Le président a également évoqué la discussion en cours au Parlement du projet de loi Egalité et citoyenneté, émettant l’espoir que la législation d’exception qui, depuis 1969, impose aux gens du voyage de détenir un livret de circulation, soit bientôt abolie.

Le député socialiste de Loire-Atlantique et président de la commission nationale consultative des gens du voyage Dominique Raimbourg "a proposé l’abrogation" de cette loi, a rappelé le chef de l’Etat. "Il en sera, je l’espère, décidé par le Parlement, pour que les gens du voyage n’aient plus ce livret de circulation à produire, pour qu’ils soient des citoyens comme les autres."

Dès 1912, dans le but de les sédentariser, les autorités françaises avaient imposé aux "nomades" un carnet anthropométrique d’identité. Puis le 6 avril 1940, un décret les avait assignés à résidence pendant toute la durée de la guerre. "Officiellement au nom des exigences de guerre", ce décret avait été pris "avant tout à cause d’une méfiance nourrie de peurs ancestrales, de préjugés et d’ignorance", a dénoncé François Hollande.

Montreuil-Bellay était le plus grand des 31 camps gérés par les autorités françaises jusqu’en 1946, dans lesquels furent internés entre 6.000 et 6.500 nomades.

Plus de 2.000 nomades, des Tsiganes mais aussi des sans domicile fixe de Nantes, y furent internés de novembre 1941 à janvier 1945. Une centaine périrent.

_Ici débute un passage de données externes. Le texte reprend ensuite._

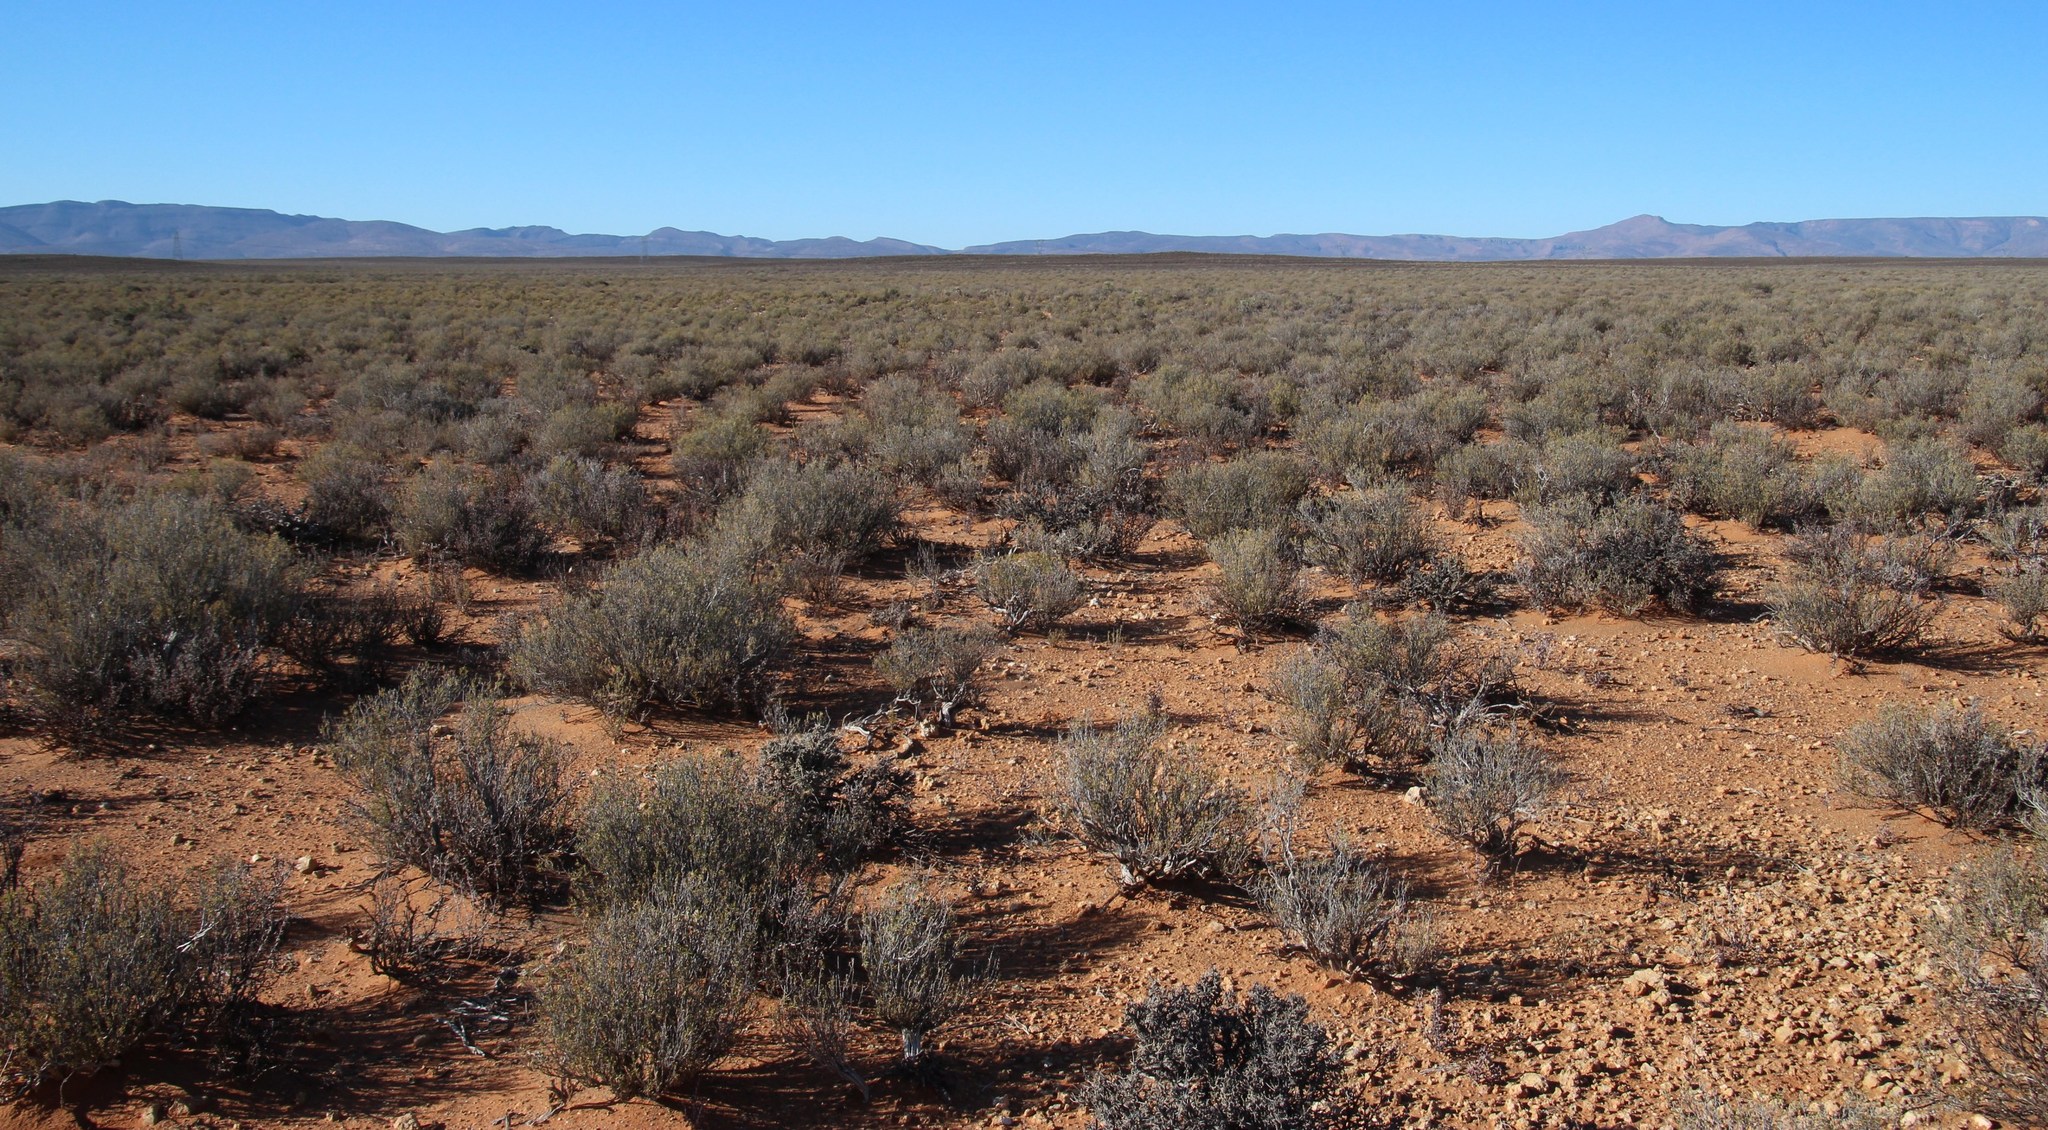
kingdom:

L’Etat avait franchi un premier pas vers la reconnaissance de la participation de la France dans cet internement familial en juillet 2010, par la voix de l’ancien secrétaire aux Anciens combattants Hubert Falco, en l’évoquant lors d’une "Journée nationale de la mémoire des victimes des crimes racistes et antisémites de l’État français".